Adding to Ann's answer, Lauren, a tactful (tactical?) attempt at convincing the difficult uncle to take a yDNA test at Family Tree DNA may be worthwhile for a second reason: they're the only major lab that stores the DNA sample to make it available for future testing. Their procedure is actually for the tester to provide two cheek-swabs inside two separate vials. If the first sample opened is viable, the second vial goes into long-term storage, but even the opened vial can be used repeatedly. My first test with them was in 2004. I checked recently, and an upgrade I ordered last month was the 16th individual test applied to that almost-14-year-old sample.
Mileage will vary, of course. Broad-scale, NextGen tests like the Big Y require more original material than the standard autosomal, yDNA, or mtDNA tests, so a new sample may be required for that unless the long-term vial is still undisturbed in storage. Too, if the first vial tried for the initial test contains a poor or inadequate sample, the lab will open vial number two to complete the test (the message there is SRRT: Swab Really, Really Thoroughly to make certain you have two very viable vials).
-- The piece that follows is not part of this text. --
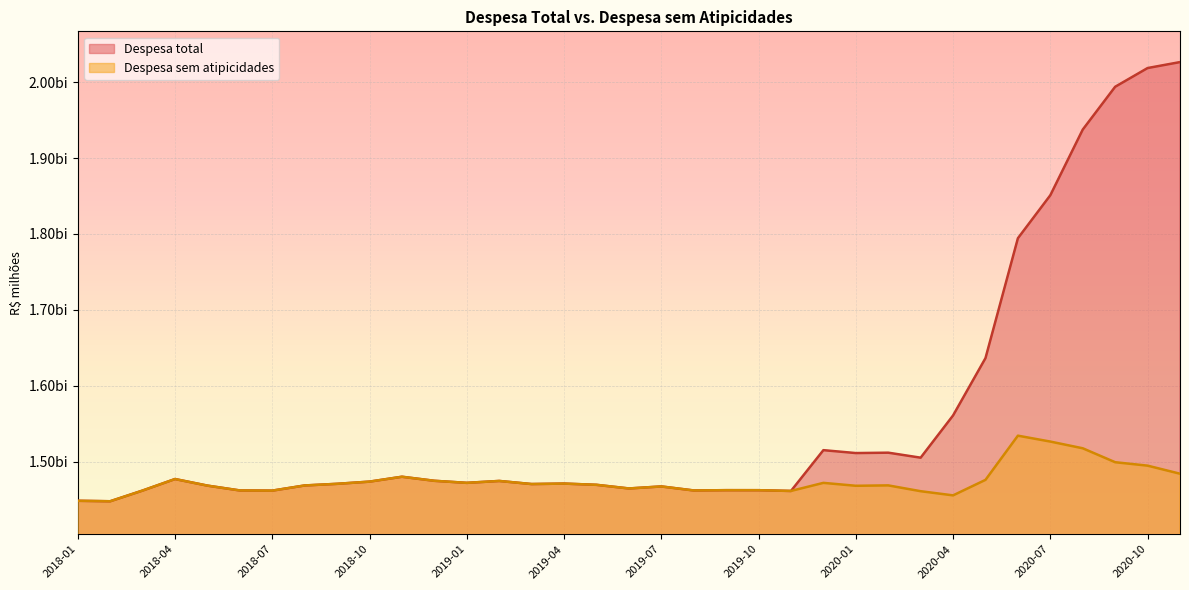

How many lines are shown in the chart?

2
Our aging ancestors and close relatives won't be around forever. For genealogy--particularly in terms of autosomal results--getting their DNA tested is important because it puts us, generationally, closer to the ancestral connections we're researching. A test at FTDNA is sort of like a biological time capsule. A low-cost Family Finder autosomal test today ($59 right now), and that sample goes on file, allowing you to go back two, three, a half-dozen years from now and order a subsequent test.